As described above, the method for manufacturing a castable block according to the present invention is free from ubiquitous or loss of carbon particles during degassing, and is uniformly distributed with antioxidants around the carbon particles, thereby providing excellent oxidation and corrosion resistance. It is a useful invention having the effect of providing a castable block and providing a castable block which can be suitably used as an internal refractory material for industrial urinary furnaces such as steelmaking and cement.

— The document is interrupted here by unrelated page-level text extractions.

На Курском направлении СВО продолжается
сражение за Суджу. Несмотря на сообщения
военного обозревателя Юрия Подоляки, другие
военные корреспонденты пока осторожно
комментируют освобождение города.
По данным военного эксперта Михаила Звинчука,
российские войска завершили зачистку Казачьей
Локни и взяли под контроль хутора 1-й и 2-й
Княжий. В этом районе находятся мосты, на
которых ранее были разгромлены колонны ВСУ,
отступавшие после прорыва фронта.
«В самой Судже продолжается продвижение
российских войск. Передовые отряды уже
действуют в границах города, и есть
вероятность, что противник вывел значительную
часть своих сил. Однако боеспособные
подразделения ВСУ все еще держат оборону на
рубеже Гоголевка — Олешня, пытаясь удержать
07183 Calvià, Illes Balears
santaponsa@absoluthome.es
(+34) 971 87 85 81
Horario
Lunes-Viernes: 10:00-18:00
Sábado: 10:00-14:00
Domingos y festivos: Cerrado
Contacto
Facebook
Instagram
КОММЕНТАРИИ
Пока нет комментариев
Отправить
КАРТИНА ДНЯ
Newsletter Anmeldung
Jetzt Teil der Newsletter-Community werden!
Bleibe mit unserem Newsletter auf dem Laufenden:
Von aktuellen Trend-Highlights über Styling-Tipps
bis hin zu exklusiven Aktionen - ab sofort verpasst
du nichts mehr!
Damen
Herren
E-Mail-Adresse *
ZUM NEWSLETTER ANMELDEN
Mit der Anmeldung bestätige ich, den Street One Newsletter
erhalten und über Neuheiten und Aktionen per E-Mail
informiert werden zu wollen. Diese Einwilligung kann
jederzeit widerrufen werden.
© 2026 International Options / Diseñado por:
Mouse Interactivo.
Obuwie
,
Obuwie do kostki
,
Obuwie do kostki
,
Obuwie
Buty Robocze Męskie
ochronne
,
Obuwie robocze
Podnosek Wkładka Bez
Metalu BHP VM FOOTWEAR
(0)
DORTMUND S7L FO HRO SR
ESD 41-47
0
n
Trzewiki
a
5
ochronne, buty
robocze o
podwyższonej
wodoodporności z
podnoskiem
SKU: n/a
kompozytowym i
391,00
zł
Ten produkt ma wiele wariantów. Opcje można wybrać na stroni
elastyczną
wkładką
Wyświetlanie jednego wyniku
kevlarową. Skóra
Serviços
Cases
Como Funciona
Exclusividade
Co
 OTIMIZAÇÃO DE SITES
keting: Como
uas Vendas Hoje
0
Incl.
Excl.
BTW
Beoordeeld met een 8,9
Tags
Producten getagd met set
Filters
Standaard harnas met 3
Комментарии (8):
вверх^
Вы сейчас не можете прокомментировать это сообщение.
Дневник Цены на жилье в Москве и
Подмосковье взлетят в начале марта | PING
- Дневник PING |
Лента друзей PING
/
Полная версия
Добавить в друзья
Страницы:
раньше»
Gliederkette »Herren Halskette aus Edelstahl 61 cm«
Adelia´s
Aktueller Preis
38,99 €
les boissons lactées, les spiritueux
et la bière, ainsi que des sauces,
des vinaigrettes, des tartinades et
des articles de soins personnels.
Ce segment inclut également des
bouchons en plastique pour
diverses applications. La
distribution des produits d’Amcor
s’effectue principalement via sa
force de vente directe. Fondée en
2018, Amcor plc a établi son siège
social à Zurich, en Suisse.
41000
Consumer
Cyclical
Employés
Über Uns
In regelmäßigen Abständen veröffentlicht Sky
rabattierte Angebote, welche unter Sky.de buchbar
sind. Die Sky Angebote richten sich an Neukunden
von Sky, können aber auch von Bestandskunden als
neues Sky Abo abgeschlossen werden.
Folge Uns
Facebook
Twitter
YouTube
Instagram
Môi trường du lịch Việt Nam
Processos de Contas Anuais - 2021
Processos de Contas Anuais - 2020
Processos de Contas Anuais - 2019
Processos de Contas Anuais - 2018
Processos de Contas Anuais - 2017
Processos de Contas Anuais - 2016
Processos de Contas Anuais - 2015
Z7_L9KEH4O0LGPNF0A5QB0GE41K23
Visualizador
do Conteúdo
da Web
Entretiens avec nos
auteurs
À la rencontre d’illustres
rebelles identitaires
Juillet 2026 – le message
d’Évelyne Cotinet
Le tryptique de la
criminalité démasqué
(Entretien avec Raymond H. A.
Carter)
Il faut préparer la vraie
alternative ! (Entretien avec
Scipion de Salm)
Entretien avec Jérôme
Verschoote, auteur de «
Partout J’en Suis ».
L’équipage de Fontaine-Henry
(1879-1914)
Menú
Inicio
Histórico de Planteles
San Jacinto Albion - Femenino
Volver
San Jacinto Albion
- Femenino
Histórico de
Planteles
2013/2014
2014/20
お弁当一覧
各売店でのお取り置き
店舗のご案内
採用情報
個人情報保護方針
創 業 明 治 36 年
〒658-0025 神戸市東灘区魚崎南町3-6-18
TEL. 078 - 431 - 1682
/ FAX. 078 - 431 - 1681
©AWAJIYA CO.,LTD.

While the invention has been described in detail above with reference to the described embodiments, it will be apparent to those skilled in the art that various modifications and variations are possible within the scope and spirit of the invention, and such modifications and variations fall within the scope of the appended claims. It is also natural.

Claims (4)

Preparing a mixed powder in which the oxide powder is first coated with carbon-based particles by strongly mixing an oxide powder having a particle diameter of 0.010 to 0.075 mm and a carbon-based powder having an average particle diameter of 5 to 20 μm with a grinder: Preparing a mixed powder coated secondly with an aqueous solution composed of 10 to 50% by weight of inorganic and 50 to 90% by weight of water; And Degassing and molding the secondary coated mixed powder and refractory aggregate; Method for producing a castable block to improve the oxidation resistance and corrosion resistance, characterized in that comprises a. The method of claim 1, Method for producing a castable block to improve the oxidation resistance and corrosion resistance, characterized in that the grinder is an Attrition Mill (Ball Mill), Ball Mill (Jet Mill) or Jet Mill (Jet Mill). The method of claim 1, Oxidation resistance and corrosion resistance improvement characterized in that the inorganic material is at least one inorganic material selected from the group consisting of aluminum nitrate (Aluminum Nitrate), aluminum sulfate (Aluminum Sulfate), magnesium nitrate (Magnesium Nitrate), and boric acid (Boric acid) Method of manufacturing a castable block to be. Castable block with improved oxidation and corrosion resistance produced by the manufacturing method of claim 1.